In regards to your comment about how all women want a brute that women tame with love, I'm inclined to think that you're right and that's a fantasy with a lot of power for women. Every girl thinks they can "change" a bad boy or an animal and have them show a different side.

In fact, one story I've always thought as having lots of sexual power is Tarzan. Here's a wild man (appropriately beardless and godlike) that is squeezed into a suit and a haircut by love of a woman. You could fill a library with all the romance novels that are a variation of Tarzan.

I guess the desire here is to have a man that is valorous and dangerous, but to "settle" them and turn them away from a dangerous life. But if the shit hits the fan, he can still save you and the kids.

I was just thinking about the common female fantasy of cops or firefighters - alpha males. In Roman times, women used to coo over gladiators, even if they were ugly, but just because of their "dangerous" job.

As for me, I personally like big handsome brutes, but it's interesting how the majority of my dating history has been skinny hipster intellectual types I can connect to.

In fact, I have a feeling my tastes are duplicated among other women. A very common type of romance novel has this basic plot: a heroine crashes on an island with a goofy nerd, who rises to the occasion and protects her (and in the process gets all hot and suntanned and buff).

One characteristic of female romance fantasies that men don't understand is the capacity for disassociation. I personally fantasize about muscle studs and Tarzan, but date Topher Grace types. Just because a woman has a fantasy doesn't mean she'd want it in real life.

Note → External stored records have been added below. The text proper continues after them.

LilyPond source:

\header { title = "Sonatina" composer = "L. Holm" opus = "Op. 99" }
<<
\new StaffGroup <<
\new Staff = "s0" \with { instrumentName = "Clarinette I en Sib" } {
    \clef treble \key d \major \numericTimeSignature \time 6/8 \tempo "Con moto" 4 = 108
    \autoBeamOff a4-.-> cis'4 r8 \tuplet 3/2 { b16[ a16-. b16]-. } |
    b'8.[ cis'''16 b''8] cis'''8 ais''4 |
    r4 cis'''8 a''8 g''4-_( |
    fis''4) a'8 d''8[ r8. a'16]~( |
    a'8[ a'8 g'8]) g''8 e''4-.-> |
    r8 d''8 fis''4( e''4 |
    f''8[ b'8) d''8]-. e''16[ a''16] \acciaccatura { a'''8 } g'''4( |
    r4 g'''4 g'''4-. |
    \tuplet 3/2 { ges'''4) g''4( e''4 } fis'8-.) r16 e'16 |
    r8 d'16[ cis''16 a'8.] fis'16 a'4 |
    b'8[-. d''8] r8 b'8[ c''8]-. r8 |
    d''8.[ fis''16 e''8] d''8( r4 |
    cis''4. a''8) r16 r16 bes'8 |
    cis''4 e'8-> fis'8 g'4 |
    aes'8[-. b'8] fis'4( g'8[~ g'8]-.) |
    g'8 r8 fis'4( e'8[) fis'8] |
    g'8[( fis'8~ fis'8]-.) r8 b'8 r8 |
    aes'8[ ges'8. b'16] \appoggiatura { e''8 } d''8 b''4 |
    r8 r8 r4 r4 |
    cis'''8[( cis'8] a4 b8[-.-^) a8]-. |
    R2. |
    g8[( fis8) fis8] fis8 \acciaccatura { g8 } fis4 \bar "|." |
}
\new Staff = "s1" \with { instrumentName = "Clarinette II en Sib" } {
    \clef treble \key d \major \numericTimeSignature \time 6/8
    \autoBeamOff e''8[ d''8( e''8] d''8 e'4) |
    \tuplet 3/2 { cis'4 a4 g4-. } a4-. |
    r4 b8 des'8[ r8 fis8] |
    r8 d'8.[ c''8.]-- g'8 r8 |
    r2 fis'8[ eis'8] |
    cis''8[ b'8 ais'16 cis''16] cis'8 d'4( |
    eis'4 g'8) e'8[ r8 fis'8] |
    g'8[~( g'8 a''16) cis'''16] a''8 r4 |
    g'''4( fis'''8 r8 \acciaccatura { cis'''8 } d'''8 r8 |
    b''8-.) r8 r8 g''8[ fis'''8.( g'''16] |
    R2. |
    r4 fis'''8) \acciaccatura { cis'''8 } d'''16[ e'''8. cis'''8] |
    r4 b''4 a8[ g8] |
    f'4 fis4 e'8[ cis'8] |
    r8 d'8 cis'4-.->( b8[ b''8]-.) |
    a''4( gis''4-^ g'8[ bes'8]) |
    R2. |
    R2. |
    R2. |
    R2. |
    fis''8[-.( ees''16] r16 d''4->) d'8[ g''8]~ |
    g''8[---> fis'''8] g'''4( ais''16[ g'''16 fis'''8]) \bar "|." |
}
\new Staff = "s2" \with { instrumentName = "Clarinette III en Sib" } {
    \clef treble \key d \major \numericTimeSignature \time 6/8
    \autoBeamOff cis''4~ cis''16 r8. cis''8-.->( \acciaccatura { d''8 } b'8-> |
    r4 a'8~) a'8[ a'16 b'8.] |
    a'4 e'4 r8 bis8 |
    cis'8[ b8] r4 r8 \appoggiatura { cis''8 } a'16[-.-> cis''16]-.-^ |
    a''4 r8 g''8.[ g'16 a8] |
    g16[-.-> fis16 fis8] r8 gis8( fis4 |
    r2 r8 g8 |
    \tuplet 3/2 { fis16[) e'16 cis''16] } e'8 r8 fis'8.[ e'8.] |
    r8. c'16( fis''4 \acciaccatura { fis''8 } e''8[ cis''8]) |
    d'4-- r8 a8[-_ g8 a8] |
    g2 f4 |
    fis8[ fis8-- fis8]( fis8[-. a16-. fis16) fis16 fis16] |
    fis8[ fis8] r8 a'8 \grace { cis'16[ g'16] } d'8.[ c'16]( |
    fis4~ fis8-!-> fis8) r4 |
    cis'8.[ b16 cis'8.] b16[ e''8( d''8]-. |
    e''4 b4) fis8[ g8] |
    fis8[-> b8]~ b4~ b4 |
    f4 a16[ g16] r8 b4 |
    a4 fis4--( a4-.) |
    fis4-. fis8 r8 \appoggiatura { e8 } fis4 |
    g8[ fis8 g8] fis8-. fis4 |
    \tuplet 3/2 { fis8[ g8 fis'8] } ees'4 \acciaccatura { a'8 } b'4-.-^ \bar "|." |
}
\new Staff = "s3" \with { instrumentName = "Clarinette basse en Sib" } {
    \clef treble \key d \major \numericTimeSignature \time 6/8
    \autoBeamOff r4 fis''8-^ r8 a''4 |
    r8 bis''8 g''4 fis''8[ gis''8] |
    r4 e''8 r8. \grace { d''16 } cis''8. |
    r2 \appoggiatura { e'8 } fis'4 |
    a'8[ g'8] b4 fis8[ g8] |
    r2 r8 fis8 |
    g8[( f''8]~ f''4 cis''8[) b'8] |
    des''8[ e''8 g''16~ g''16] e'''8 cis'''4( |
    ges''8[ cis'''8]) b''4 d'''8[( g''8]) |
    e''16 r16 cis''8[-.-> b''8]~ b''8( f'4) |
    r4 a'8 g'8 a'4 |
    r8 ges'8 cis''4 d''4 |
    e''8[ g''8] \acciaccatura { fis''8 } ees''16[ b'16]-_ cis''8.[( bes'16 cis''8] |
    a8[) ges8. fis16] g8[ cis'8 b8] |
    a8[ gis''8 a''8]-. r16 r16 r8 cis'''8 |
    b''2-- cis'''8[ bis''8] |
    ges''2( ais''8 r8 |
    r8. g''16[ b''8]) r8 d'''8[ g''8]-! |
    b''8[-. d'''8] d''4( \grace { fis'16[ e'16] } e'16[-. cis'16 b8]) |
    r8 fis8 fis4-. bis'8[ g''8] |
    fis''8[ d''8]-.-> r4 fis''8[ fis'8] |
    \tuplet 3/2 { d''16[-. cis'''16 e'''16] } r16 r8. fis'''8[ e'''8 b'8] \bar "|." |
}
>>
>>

In that sense, it isn't really a conflict, just like you can drive a Honda for the gas mileage but dream about a Lamborghini Countach. And if I was Ichabod's gal, I'd go for him. Especially if he's played by Johnny Depp.

Michael said...

E Grrl - thanks for commenting. I was kinda thinking about you when I was posting this.

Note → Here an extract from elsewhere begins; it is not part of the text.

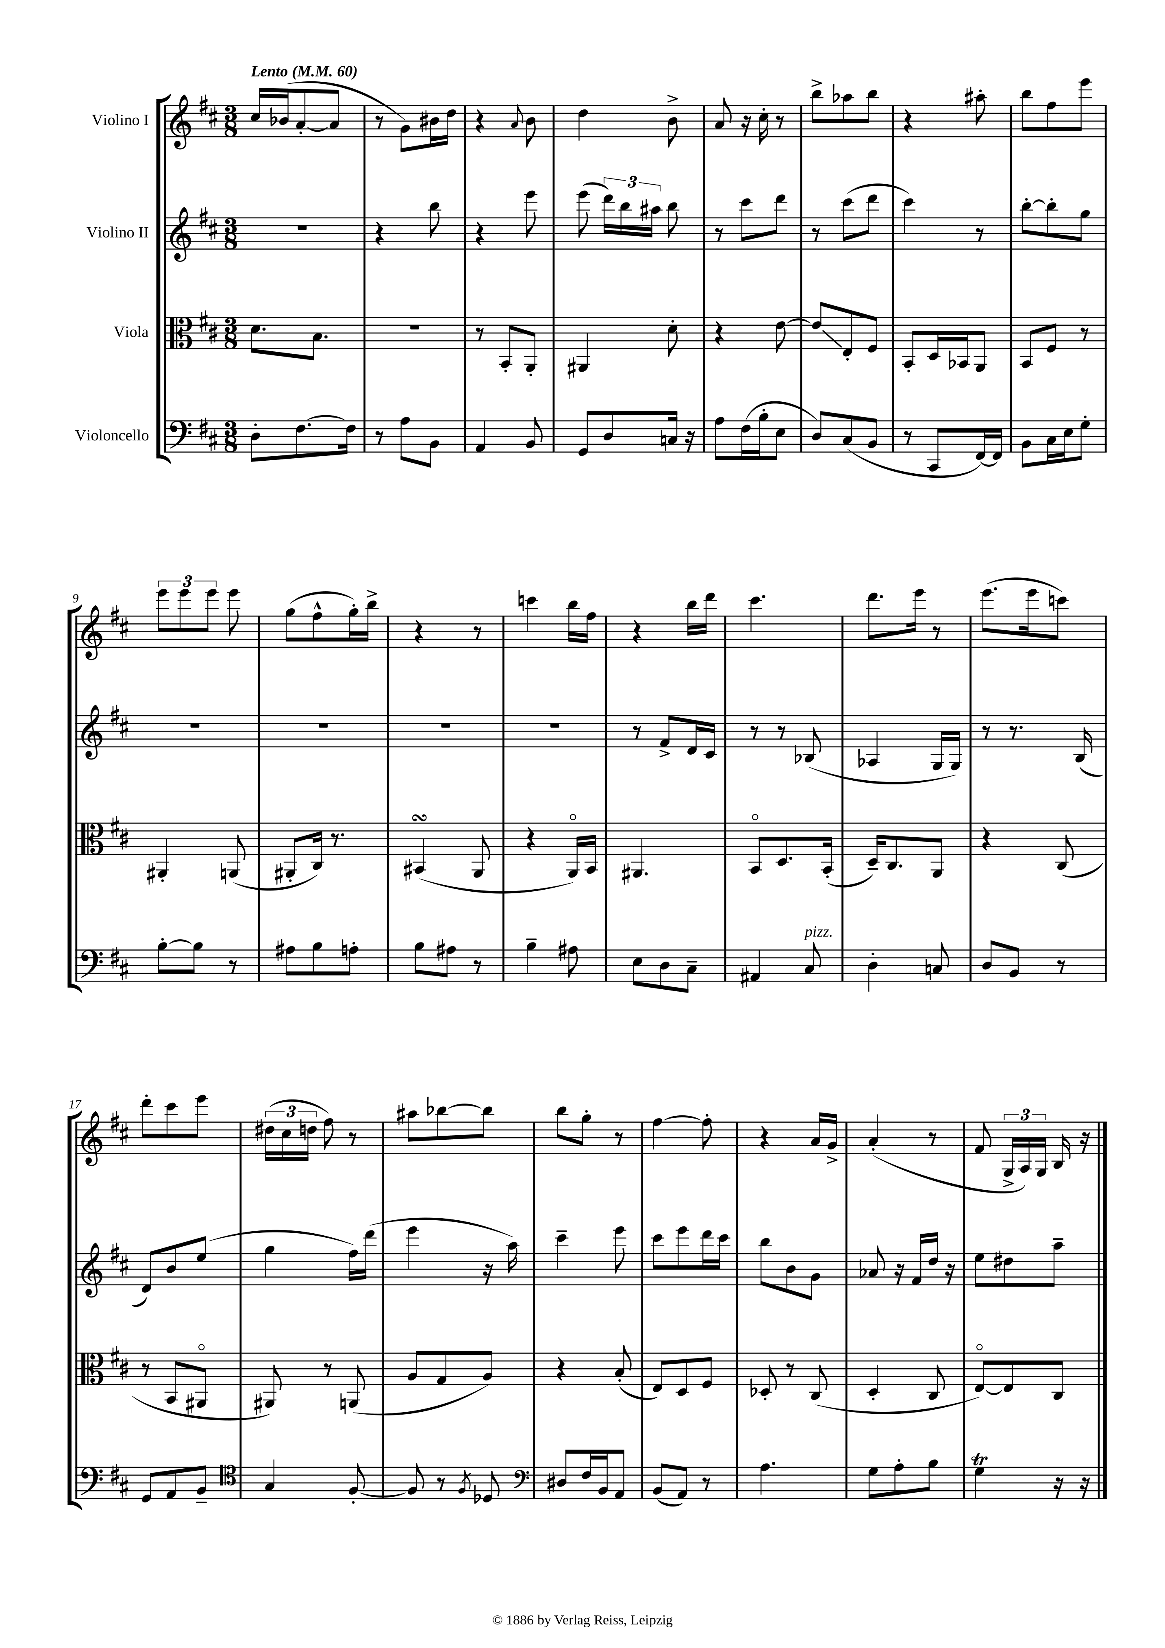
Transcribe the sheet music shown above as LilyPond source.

The Tarzan archetype runs deep. I used to love EGB novels. I have a great story about Tarzan:

I was on holiday in Costa Rica, and I befriended some classic A-gay California boys, one of which was especially prime beefcake. I wasn't even close to any of their league, but they invited me on a river rafting "expedition" of a Costa Rica river, probably because they needed a fourth. Anyway, it was a fabulous trip, full of waterfalls, orchids and a few dangerous rocks. Our guide quickly called the buff one "Tarzan", and he loved it, but truth be told, Tarzan was all looks, and no action. When we needed a strong arm at the paddle, he was NOT it. He paddled like a girl, no offense. So I'm the skinny geek with glasses, paddling my heart out, because I'm the only one on board (besides the guide) who seems to understand that this is not just a Disney ride and that a capsize is something we REALLY want to avoid. In other words, posers are great, but they are WORTHLESS if they can't back it up!